# Pelosi: 'The Word' Guides My Public Policy...



## kwflatbed (Dec 29, 2004)

She looks like a Muslim wannabe in this pic.








*

**Pelosi: 'The Word' Guides My Public Policy...* 

Pelosi Says She Has a Duty to Pursue Policies in Keeping With The Values of Jesus, 'The Word Made Flesh'

*(CNSNews.com)* -- House Speaker Nancy Pelosi (D-Calif.) says she believes she must pursue public policies "in keeping with the values" of Jesus Christ, "The Word made Flesh."

Pelosi, who is a Catholic and who favors legalized abortion, voted against the ban on partial-birth abortion that was enacted into law in 2003.

CNSNews.com - Pelosi Says She Has a Duty to Pursue Policies in Keeping With The Values of Jesus, 'The Word Made Flesh'


----------



## HistoryHound (Aug 30, 2008)

So she's an a la carte Catholic. Don't get me wrong, I don't agree with all the teachings of the church but, at least I'm honest about it. For her to declare that she is keeping with the values of Jesus is just blasphemous. Hey Nancy, we all know that you don't really care what Jesus would do. You only seem to care what obama would do.


----------



## LGriffin (Apr 2, 2009)

These libs love to sprinkle around the BS like fairy dust.
Is she having the tax payer funded Botox injected into her shoulders now or are those football shoulder pads?


----------



## jettsixx (Dec 10, 2005)

I guess they keep church and state separate only when it suits them.


----------



## tsunami (Aug 12, 2009)

I have one word for her...UGGGGGGLY


----------



## topcop14 (Jul 13, 2004)

Can someone PLEASE drop a house on this witch! ! ! ! ! ! ! ! !


----------



## justanotherparatrooper (Aug 27, 2006)

Ive got a word for her CUNT:smug:


----------



## Hush (Feb 1, 2009)

Shouldn't the ACLU(less) be up in arms?
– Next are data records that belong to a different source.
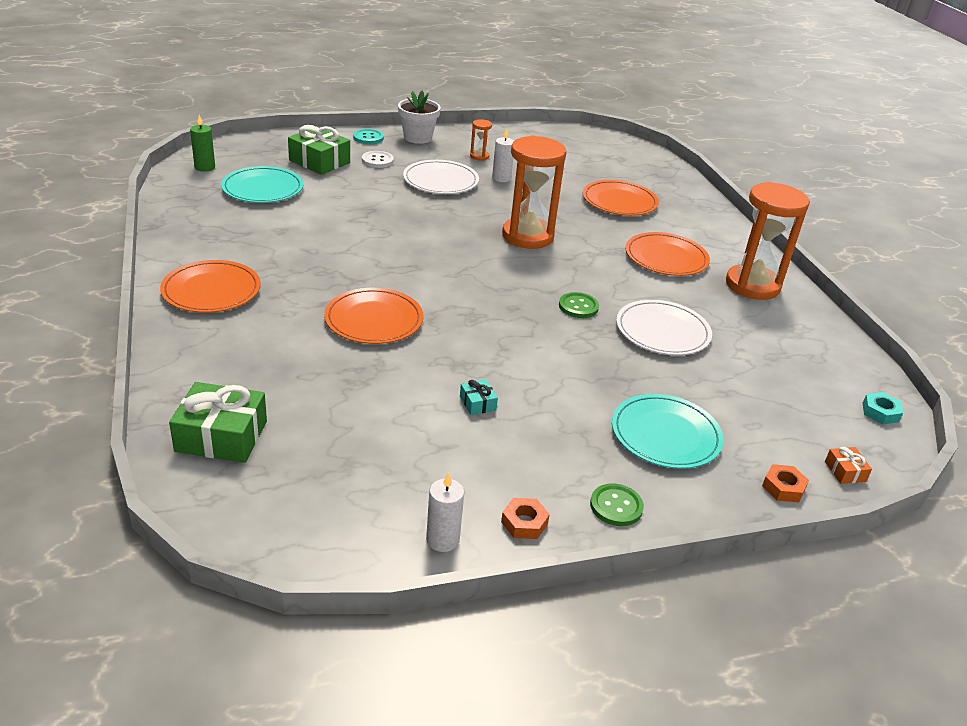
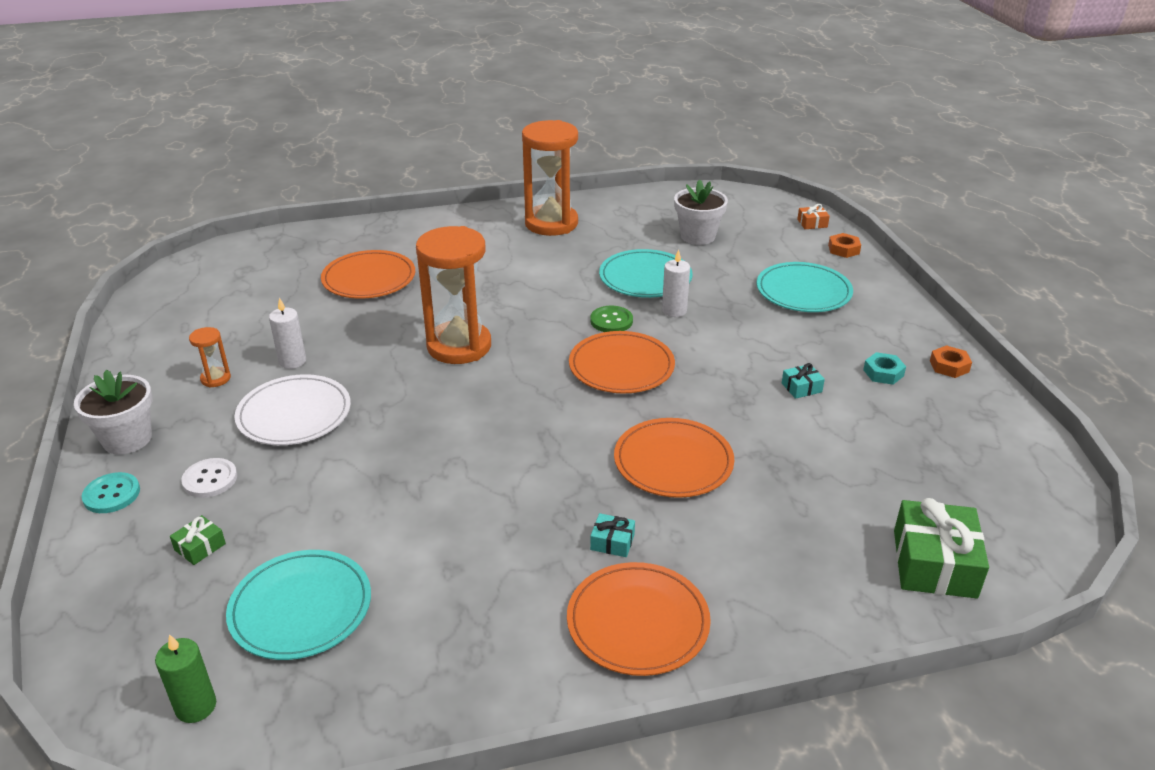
camera: 85 degrees left, 0 degrees up
(289, 287) = (612, 542): none -> turquoise gift
(319, 161) = (200, 547): green gift -> green gift, size x0.47
(442, 539) = (993, 408): white candle -> white candle (674, 310)
(616, 506) = (904, 322): green button -> none
(662, 331) = (645, 278): white plate -> turquoise plate
(666, 258) = (502, 262): orange plate -> orange plate (621, 366)
(766, 374) = (697, 236): none -> white flower pot
(880, 412) = (733, 198): turquoise nut -> turquoise nut (883, 373)

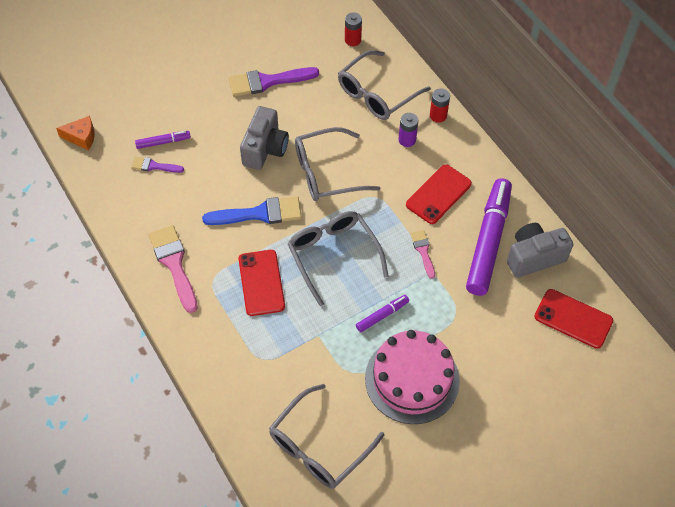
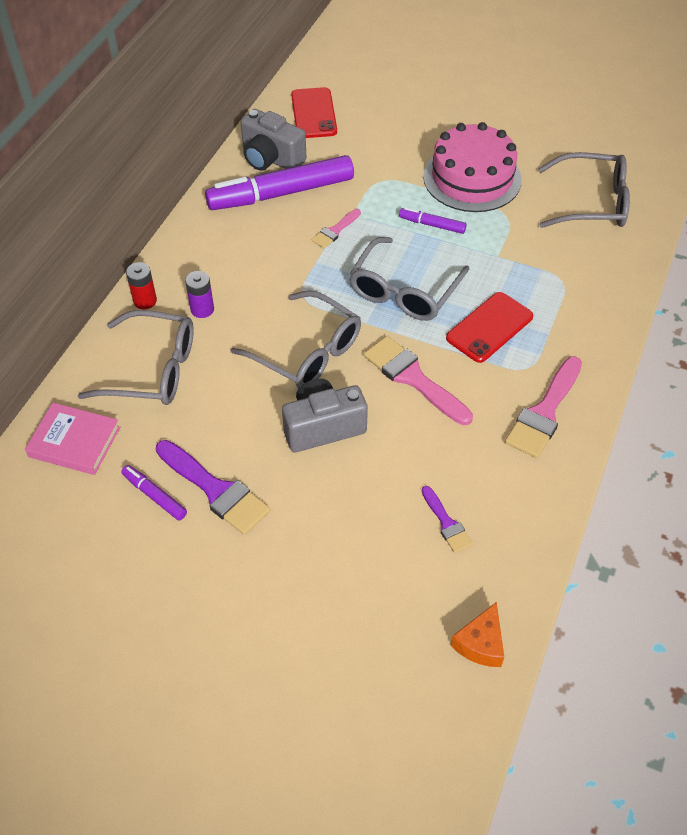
camera: 125 degrees left, 5 degrees down
(81, 137) = (480, 643): orange cheese -> orange cheese turned 120 degrees counterclockwise
(163, 142) = (404, 539): purple marker -> purple marker (155, 496)
(259, 213) = (413, 378): blue brush -> pink brush
(352, 40) = (74, 442): red battery -> pink book
(438, 194) = (255, 251): red phone -> none

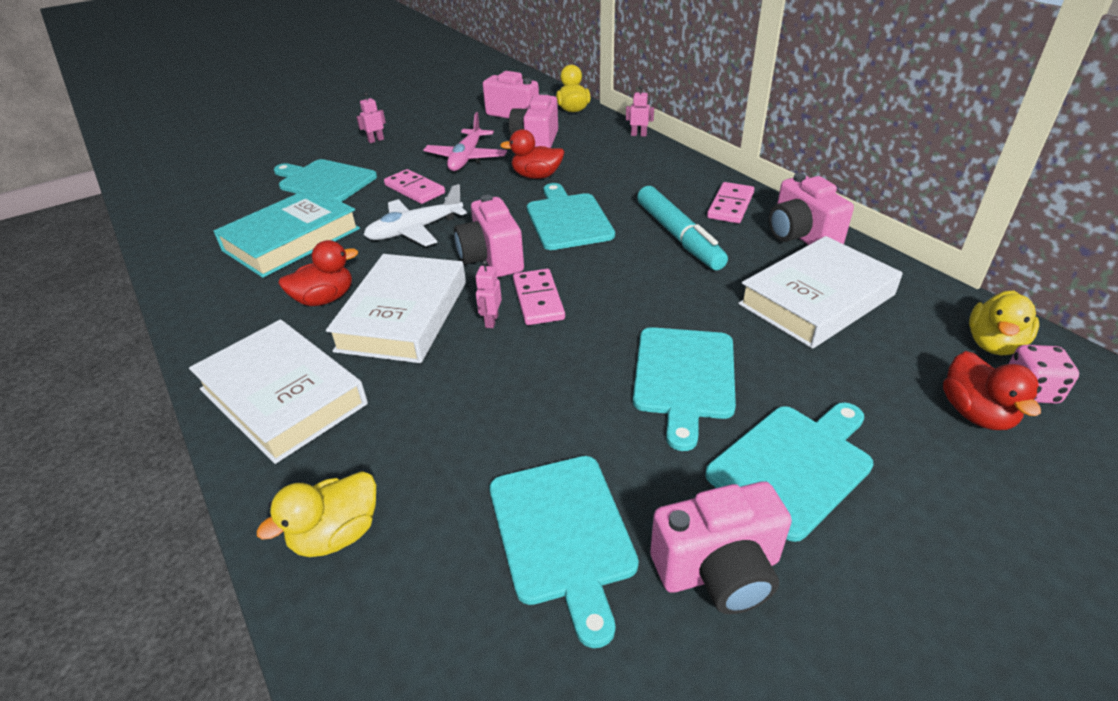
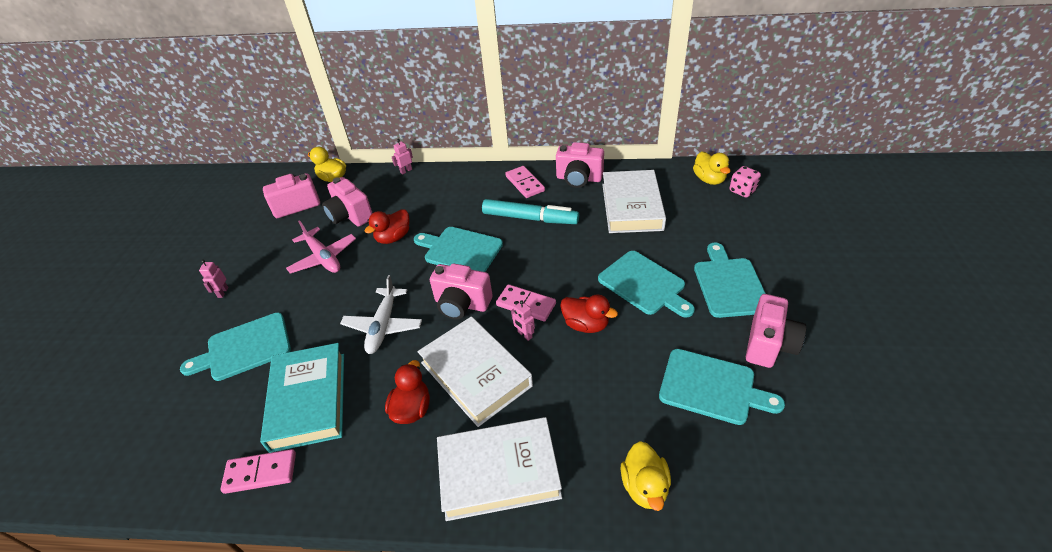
camera: 50 degrees left, 5 degrees up
(415, 189) = (329, 302): pink domino -> pink domino (260, 472)
(976, 413) = (742, 213): red duck -> red duck (586, 324)

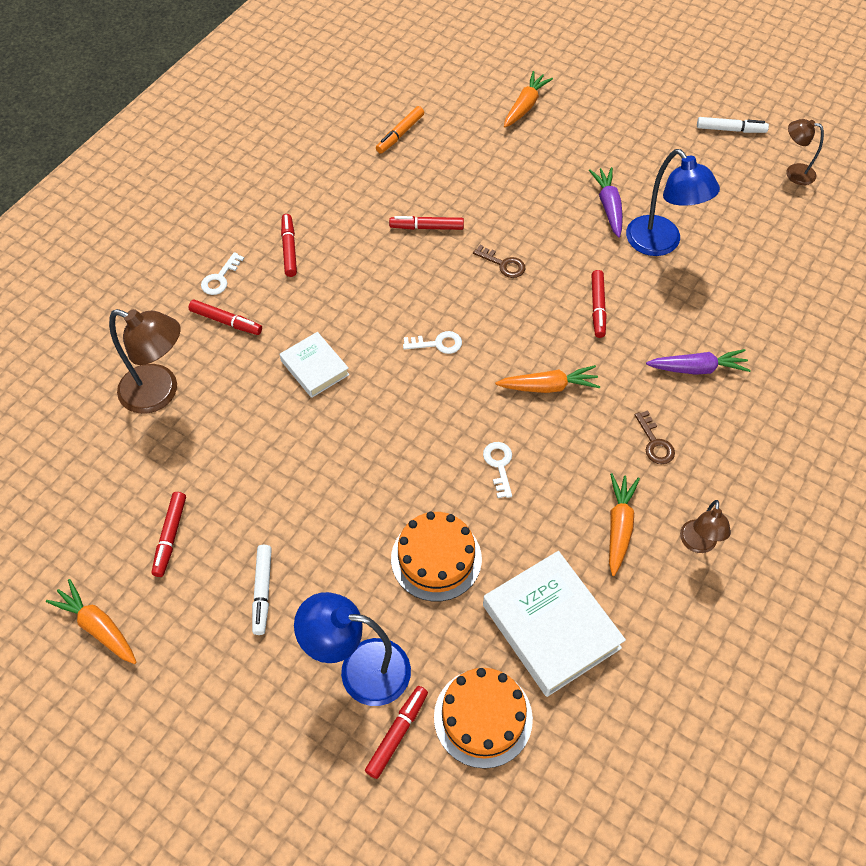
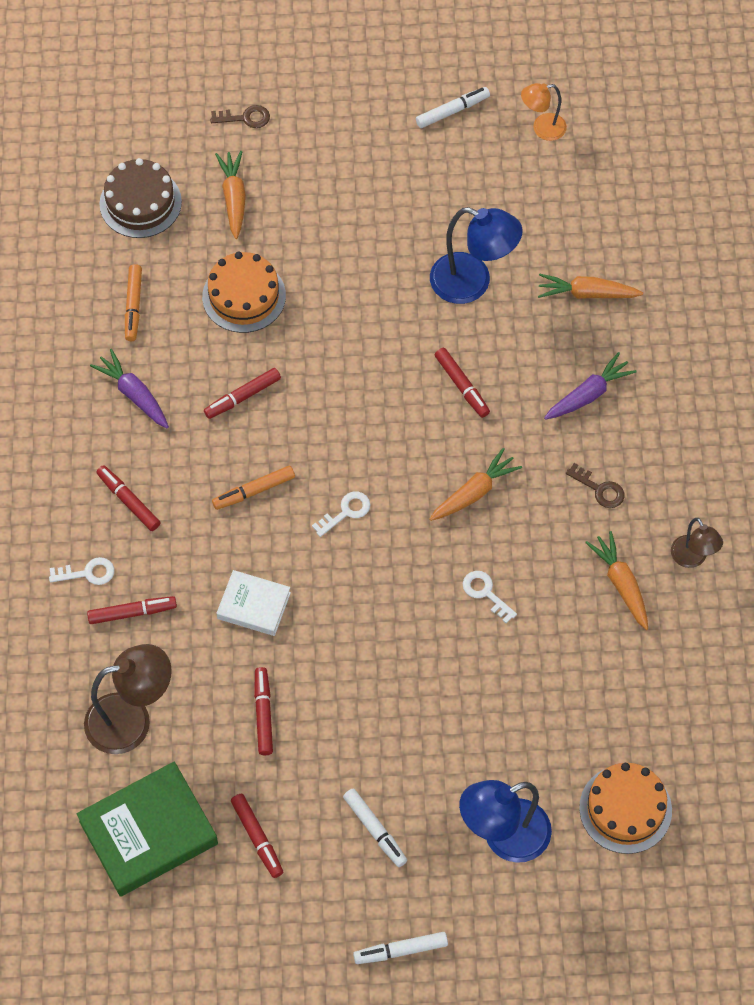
camera: 35 degrees left, 5 degrees up
(98, 480) = (148, 833): none -> green book
(98, 627) = (263, 949): orange carrot -> orange carrot (587, 293)
(200, 705) = (400, 950): none -> white marker
(220, 278) = (87, 573): white key -> white key turned 90 degrees counterclockwise
(382, 291) = (254, 491): none -> orange marker
(397, 733) = (570, 865): red marker -> red marker (263, 714)
(436, 558) = (494, 708): orange cake -> orange cake (244, 296)
(458, 78) = (140, 203): none -> brown cake
(503, 264) = (344, 393): brown key -> brown key (245, 118)
(551, 626) = (625, 703): white book -> none
(608, 206) = (397, 270): purple carrot -> purple carrot (134, 394)
(794, 172) = (542, 128): brown lamp -> orange lamp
Oh no, can't have a cross in the middle of the desert, but THIS is ok?


----------



## jedediah1 (Jun 18, 2009)

why can't the constitution guide her public policy, it's non-fiction and made in america

and we know the authors!


----------



## pahapoika (Nov 5, 2006)

sadly our elected officials don't have much respect for the United States Constitution

*Bill Clinton*_







_

_"When we got organized as a country and we wrote a fairly radical Constitution with a radical Bill of Rights, giving a radical amount of individual freedom to Americans, it was assumed that the Americans who had that freedom would use it responsibly.... [However, now] there's a lot of irresponsibility. And so a lot of people say there's too much freedom. When personal freedom's being abused, you have to move to limit it."_

*George W. Bush*

_"It's just a goddamned piece of paper'"_


----------



## HistoryHound (Aug 30, 2008)

pahapoika said:


> *Bill Clinton*_
> 
> 
> 
> ...


Was he looking in a mirror when he said this? The guy couldn't keep little Willie under wraps & he's an expert on responsibility?

It's a very good quote, Pahapoika. Change Americans' freedom to government controls & it could have been written for the obama administration.


----------